The first cause of action is for a rescission of the contracts for the fraud which induced their making, thus asserting a claim that the contracts never had a legal existence but were void ab initio. What the court is asked to do upon this cause of action is not to cancel or rescind the contracts, but to adjudge that they never existed.

The second cause of action is, strictly speaking, one for cancellation or rescission. It assumes the original validity of the contracts, and asks that by reason of acts of the appellants done after the contracts had been made they be abrogated or rescinded. Thus the first cause of action was complete before any of the acts were done which constitute the second cause. It seems to me impossible to say that these are not distinct causes of action which, even if they be properly united in the same complaint, should be separately stated if, for no other reason, that defendants may be enabled to properly present such defenses as they may have. As was said by the present presiding justice of this court in Realty Transfer Company v. Cohn-Baer-Myers & Aronson Co. (132 App. Div. 286, 290) : “ One [cause of action] necessarily implies the non-existence of a contract for fraud ab initio and the other a valid contract and a subsequent breach.” That the mere fact that both causes of action may lead to the same relief does not make them a single cause of action. Such a case was presented in Freer v. Denton (61 N. Y. 492), wherein it was said: “The facts stated in the complaint showed two causes of action, one to recover back the money paid, because the defendant refused to perform and repudiated the contract, and this was made out without proof of any fraud; and another to recover back the money paid on the ground that it was obtained from the plaintiff by fraud. These two causes of action could be united in the same complaint, but should have been separately stated.”

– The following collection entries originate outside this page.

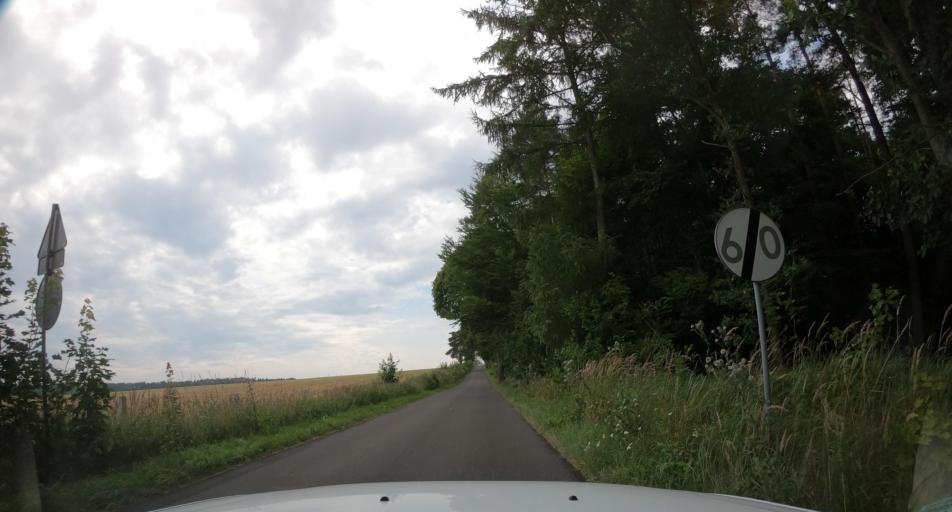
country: PL
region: West Pomeranian Voivodeship
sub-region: Powiat walecki
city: Walcz
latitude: 53.2352
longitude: 16.3308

The case of Callanan v. K., A. C. & L. C. R. R. Co. (199 N. Y. 268), cited at Special Term and much relied on by the respondent, is not in point, because the question we have now to deal with was not presented. There doubtless were two *684causes cf action united in one count, but the complaint was not attacked on that ground either by motion to separate or by a demurrer for misjoinder. Nor do I consider it of any importance that the plaintiff says that he only intended to state a single cause of action. Whatever his intentions may have been, if he has in fact stated more than one cause of action, it is the defendants’ right to have them separately stated.

We are not concerned upon this appeal to consider whether both causes of action, or either of them, are well pleaded, or if more than one cause of action is pleaded, whether they can properly be united in a single complaint. (Astoria Silk Works v. Plymouth Rubber Co., 126 App. Div. 18.)

The general allegation that all the wrongful acts done by' the appellants were so done as a consequence and in furtherance of a fraudulent conspiracy does not serve to transform into a single cause of action allegations which clearly constitute several distinct and separate causes of action, for a mere conspiracy to do a wrong does not, in this State, furnish the basis for a civil action. . It is the fraud and damage resulting from the overt acts, and not the conspiracy to do those acts, which furnish the gravamen of a cause of action. ‘‘ Where the conspiracy results in the commission of that which would be an actionable tort, whether committed by one or by many, then the cause of action is the tort, not the conspiracy. ” (Green v. Davies, 182 N. Y. 499; Brackett v. Griswold, 112 id. 454; Bird v. Post, 124 App. Div. 902.)

The order appealed from should be reversed, with ten dollars costs and disbursements, and the motion granted to the extent herein indicated, with ten dollars costs.

Clarke, P. J., concurred.

Order affirmed, with ten dollars costs and disbursements.